**WHAT THE TASK REQUIRES:** Every record below is to be restated word for word, and no picture is to be copied.

**TASK INPUTS:**
---*---
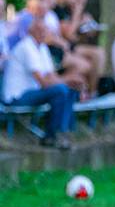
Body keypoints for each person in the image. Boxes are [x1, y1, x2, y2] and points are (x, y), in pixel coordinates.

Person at [2, 20, 80, 148]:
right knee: (60, 90)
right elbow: (43, 82)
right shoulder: (26, 47)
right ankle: (52, 135)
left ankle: (64, 132)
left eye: (45, 30)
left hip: (32, 92)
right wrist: (67, 80)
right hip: (16, 97)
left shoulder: (42, 47)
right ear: (31, 32)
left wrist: (69, 81)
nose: (44, 33)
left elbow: (51, 76)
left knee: (69, 90)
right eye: (40, 31)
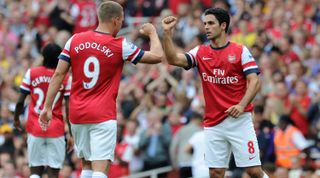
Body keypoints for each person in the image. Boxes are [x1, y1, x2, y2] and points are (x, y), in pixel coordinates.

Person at [39, 1, 163, 178]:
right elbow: (157, 56)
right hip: (102, 114)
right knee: (101, 167)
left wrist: (47, 107)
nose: (121, 25)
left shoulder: (74, 40)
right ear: (115, 20)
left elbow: (58, 75)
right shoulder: (120, 45)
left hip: (78, 114)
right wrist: (152, 33)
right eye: (121, 21)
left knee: (87, 165)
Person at [162, 8, 269, 178]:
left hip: (239, 120)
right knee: (216, 173)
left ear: (223, 25)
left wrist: (241, 105)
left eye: (211, 23)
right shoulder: (200, 52)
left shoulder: (240, 51)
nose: (206, 27)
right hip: (213, 123)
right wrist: (167, 34)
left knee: (253, 171)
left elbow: (255, 81)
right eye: (205, 23)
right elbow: (173, 59)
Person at [13, 43, 73, 178]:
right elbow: (69, 108)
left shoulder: (31, 73)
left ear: (42, 56)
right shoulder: (66, 78)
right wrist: (71, 133)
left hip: (35, 126)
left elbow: (20, 101)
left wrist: (16, 119)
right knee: (53, 171)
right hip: (56, 128)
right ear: (60, 58)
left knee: (35, 170)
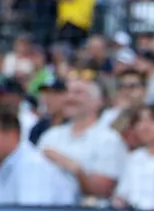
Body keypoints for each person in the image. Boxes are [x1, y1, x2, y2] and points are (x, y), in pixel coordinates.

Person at [37, 74, 131, 202]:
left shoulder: (109, 140)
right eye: (67, 92)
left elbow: (102, 190)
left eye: (78, 93)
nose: (70, 98)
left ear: (97, 101)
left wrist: (75, 169)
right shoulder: (50, 135)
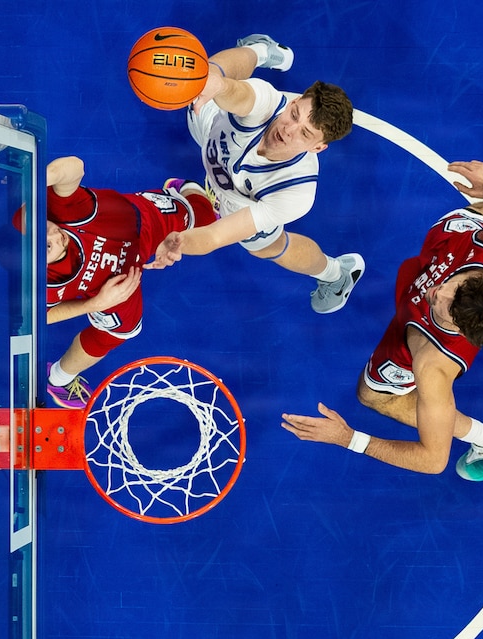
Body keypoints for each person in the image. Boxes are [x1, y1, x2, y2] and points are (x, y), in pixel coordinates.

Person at [280, 156, 483, 480]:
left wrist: (348, 439)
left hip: (412, 329)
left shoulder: (433, 366)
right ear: (480, 280)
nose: (437, 293)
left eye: (446, 307)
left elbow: (432, 460)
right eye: (454, 288)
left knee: (372, 396)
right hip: (453, 244)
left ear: (460, 329)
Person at [148, 34, 361, 314]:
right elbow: (236, 92)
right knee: (206, 80)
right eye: (295, 114)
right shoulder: (267, 103)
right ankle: (261, 51)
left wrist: (180, 242)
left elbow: (214, 236)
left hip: (241, 201)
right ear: (294, 100)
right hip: (211, 131)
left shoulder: (294, 193)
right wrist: (215, 82)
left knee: (266, 247)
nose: (288, 129)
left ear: (318, 148)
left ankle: (335, 274)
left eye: (305, 133)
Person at [43, 155, 217, 409]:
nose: (56, 234)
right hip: (115, 280)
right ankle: (57, 379)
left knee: (203, 215)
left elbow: (75, 167)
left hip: (134, 221)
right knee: (121, 329)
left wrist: (42, 181)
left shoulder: (62, 212)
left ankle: (178, 192)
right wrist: (94, 304)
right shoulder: (43, 285)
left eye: (45, 227)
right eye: (48, 245)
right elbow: (38, 316)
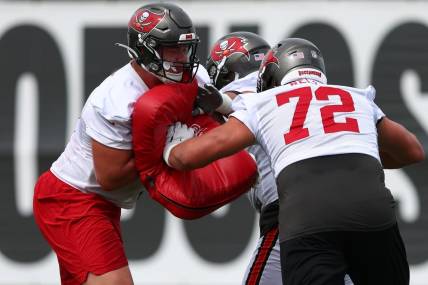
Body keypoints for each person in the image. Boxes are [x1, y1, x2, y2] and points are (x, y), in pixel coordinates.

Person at [164, 38, 425, 285]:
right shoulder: (356, 96)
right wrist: (354, 151)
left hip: (307, 213)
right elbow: (412, 150)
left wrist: (172, 149)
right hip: (374, 211)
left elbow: (190, 156)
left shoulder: (262, 102)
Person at [32, 3, 209, 285]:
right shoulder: (115, 99)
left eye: (185, 49)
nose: (181, 58)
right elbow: (110, 177)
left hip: (103, 204)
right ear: (146, 50)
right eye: (171, 49)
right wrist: (168, 151)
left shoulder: (194, 79)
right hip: (72, 199)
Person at [204, 33, 353, 285]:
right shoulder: (301, 89)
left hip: (290, 214)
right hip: (342, 210)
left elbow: (240, 98)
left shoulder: (247, 88)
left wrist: (211, 102)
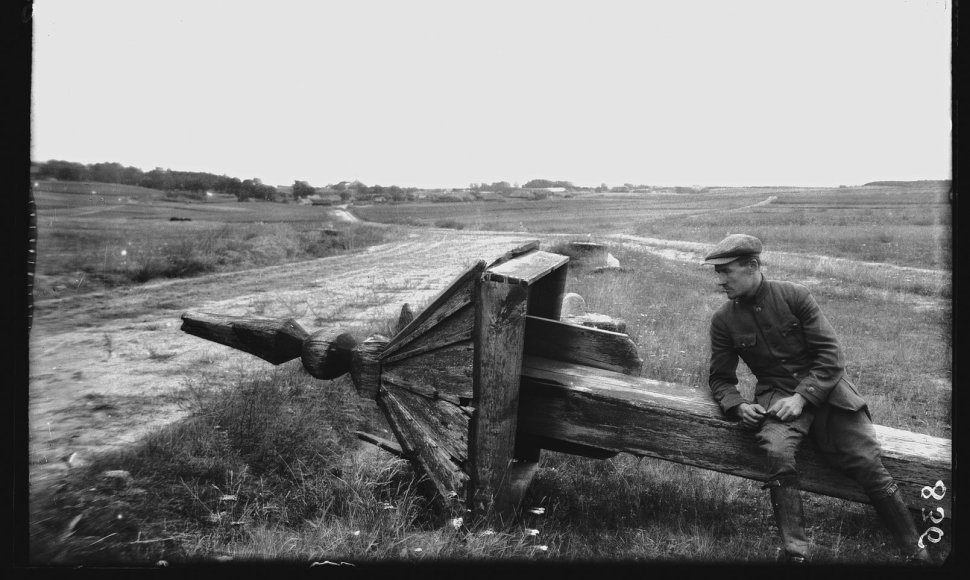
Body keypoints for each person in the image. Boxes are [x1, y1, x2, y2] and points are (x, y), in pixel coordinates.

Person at [704, 233, 930, 564]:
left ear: (752, 265)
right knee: (778, 454)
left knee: (866, 461)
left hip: (831, 395)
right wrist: (737, 405)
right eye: (718, 273)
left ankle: (916, 550)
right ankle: (796, 553)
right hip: (776, 400)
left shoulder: (795, 296)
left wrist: (801, 397)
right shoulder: (724, 320)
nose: (721, 280)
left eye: (726, 272)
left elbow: (830, 355)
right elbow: (720, 378)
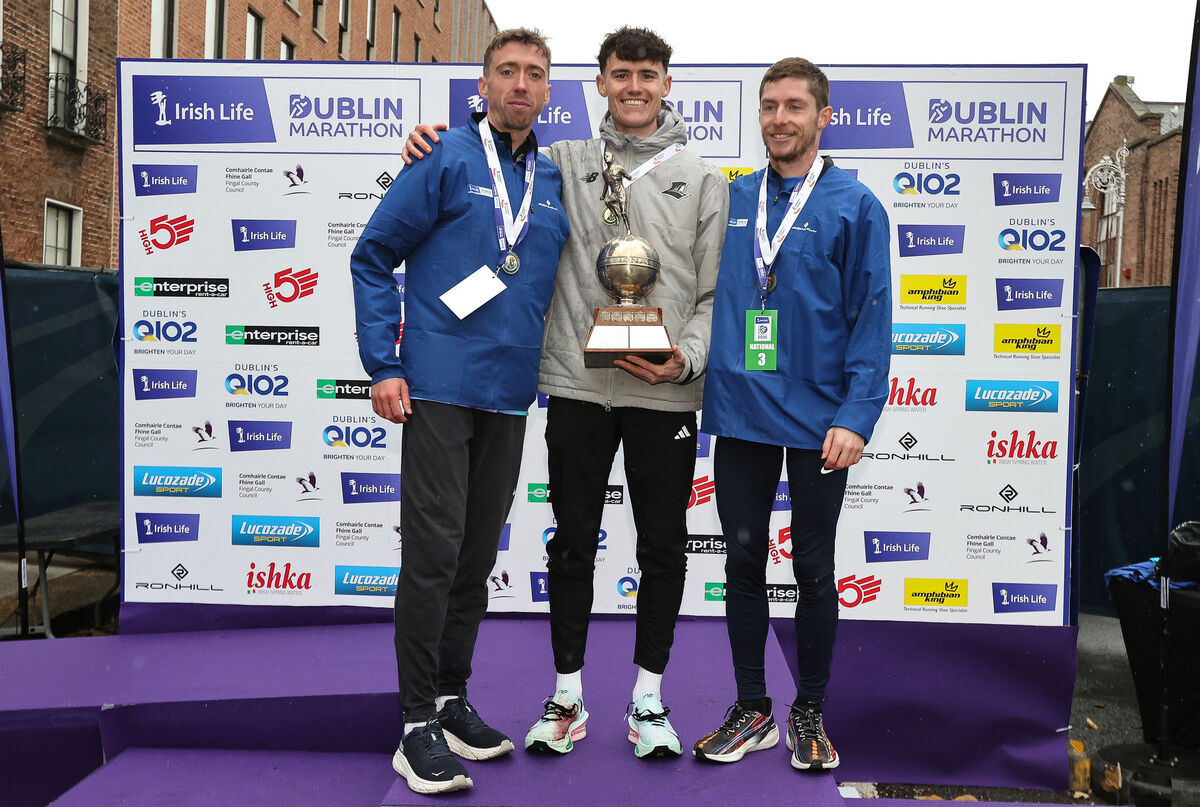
---*---
**SOLUTION TO THE EXERCISE:**
Body keypoints for each person in the image. Boxes are [x1, y1, x2, y2] and points are (x, y), in pixel coordinates.

Person at [2, 20, 80, 148]:
right knee: (60, 90)
right elbow: (43, 82)
right shoulder: (26, 47)
right ankle: (52, 135)
left ankle: (64, 132)
left eye: (45, 30)
left hip: (32, 92)
right wrist: (67, 80)
right hip: (16, 97)
left shoulder: (42, 47)
right ear: (31, 32)
left wrist: (69, 81)
nose: (44, 33)
left elbow: (51, 76)
left knee: (69, 90)
right eye: (40, 31)
Body keypoints for each person in the image. Boxes are [x1, y1, x2, y2] and points are (x, y), in pixel coordinates.

Person at [39, 1, 163, 178]:
right elbow: (157, 56)
right hip: (102, 114)
right knee: (101, 167)
left wrist: (47, 107)
nose: (121, 25)
left shoulder: (74, 40)
right ear: (115, 20)
left elbow: (58, 75)
right shoulder: (120, 45)
left hip: (78, 114)
right wrist: (152, 33)
right eye: (121, 21)
left knee: (87, 165)
Person at [162, 8, 269, 178]:
left hip: (239, 120)
right knee: (216, 173)
left ear: (223, 25)
left wrist: (241, 105)
left eye: (211, 23)
right shoulder: (200, 52)
left shoulder: (240, 51)
nose: (206, 27)
right hip: (213, 123)
right wrist: (167, 34)
left knee: (253, 171)
left elbow: (255, 81)
right eye: (205, 23)
right elbow: (173, 59)
Person at [13, 43, 73, 178]:
right elbow: (69, 108)
left shoulder: (31, 73)
left ear: (42, 56)
right shoulder: (66, 78)
right wrist: (71, 133)
left hip: (35, 126)
left elbow: (20, 101)
left wrist: (16, 119)
right knee: (53, 171)
right hip: (56, 128)
right ear: (60, 58)
left knee: (35, 170)
Body keypoints for each person in the image. Boxes are [x1, y1, x2, y2] and points are (x, y), in pixel coordinates.

Person at [37, 74, 131, 202]:
left shoulder: (109, 140)
right eye: (67, 92)
left elbow: (102, 190)
left eye: (78, 93)
nose: (70, 98)
left ear: (97, 101)
left wrist: (75, 169)
right shoulder: (50, 135)
Body keypoints for each person in the image. Boxes are [x1, y1, x2, y2] and points are (x, y), in pixel coordinates.

Person at [280, 156, 483, 480]:
left wrist: (348, 439)
left hip: (412, 329)
left shoulder: (433, 366)
right ear: (480, 280)
nose: (437, 293)
left eye: (446, 307)
left elbow: (432, 460)
right eye: (454, 288)
left knee: (372, 396)
right hip: (453, 244)
left ear: (460, 329)
Person at [148, 34, 361, 314]:
right elbow: (236, 92)
right knee: (206, 80)
right eye: (295, 114)
right shoulder: (267, 103)
right ankle: (261, 51)
left wrist: (180, 242)
left elbow: (214, 236)
left hip: (241, 201)
right ear: (294, 100)
right hip: (211, 131)
left shoulder: (294, 193)
right wrist: (215, 82)
left knee: (266, 247)
nose: (288, 129)
left ear: (318, 148)
left ankle: (335, 274)
left eye: (305, 133)
Person at [43, 155, 217, 409]:
nose: (56, 234)
right hip: (115, 280)
right ankle: (57, 379)
left knee: (203, 215)
left elbow: (75, 167)
left hip: (134, 221)
right knee: (121, 329)
left wrist: (42, 181)
left shoulder: (62, 212)
left ankle: (178, 192)
right wrist: (94, 304)
right shoulder: (43, 285)
left eye: (45, 227)
right eye: (48, 245)
right elbow: (38, 316)
Body keypoints for each person in the image. Boxes are [x1, y1, x2, y2] and points are (x, y), in pixel coordinates.

Person at [164, 38, 425, 285]:
right shoulder: (356, 96)
right wrist: (354, 151)
left hip: (307, 213)
right elbow: (412, 150)
left wrist: (172, 149)
right hip: (374, 211)
left elbow: (190, 156)
left shoulder: (262, 102)
Person at [32, 3, 209, 285]:
right shoulder: (115, 99)
left eye: (185, 49)
nose: (181, 58)
right elbow: (110, 177)
left hip: (103, 204)
right ear: (146, 50)
right eye: (171, 49)
right wrist: (168, 151)
left shoulder: (194, 79)
right hip: (72, 199)
Person at [204, 33, 353, 285]:
right shoulder: (301, 89)
left hip: (290, 214)
right hip: (342, 210)
left elbow: (240, 98)
left shoulder: (247, 88)
left wrist: (211, 102)
Body keypoints for each person in the image. Boxes are [x1, y1, x2, y2] and points are (x, y), in pixel coordinates.

Person at [704, 233, 930, 564]:
left ear: (752, 265)
right knee: (778, 454)
left knee: (866, 461)
left hip: (831, 395)
right wrist: (737, 405)
right eye: (718, 273)
left ankle: (916, 550)
right ankle: (796, 553)
right hip: (776, 400)
left shoulder: (795, 296)
left wrist: (801, 397)
right shoulder: (724, 320)
nose: (721, 280)
left eye: (726, 272)
left elbow: (830, 355)
right elbow: (720, 378)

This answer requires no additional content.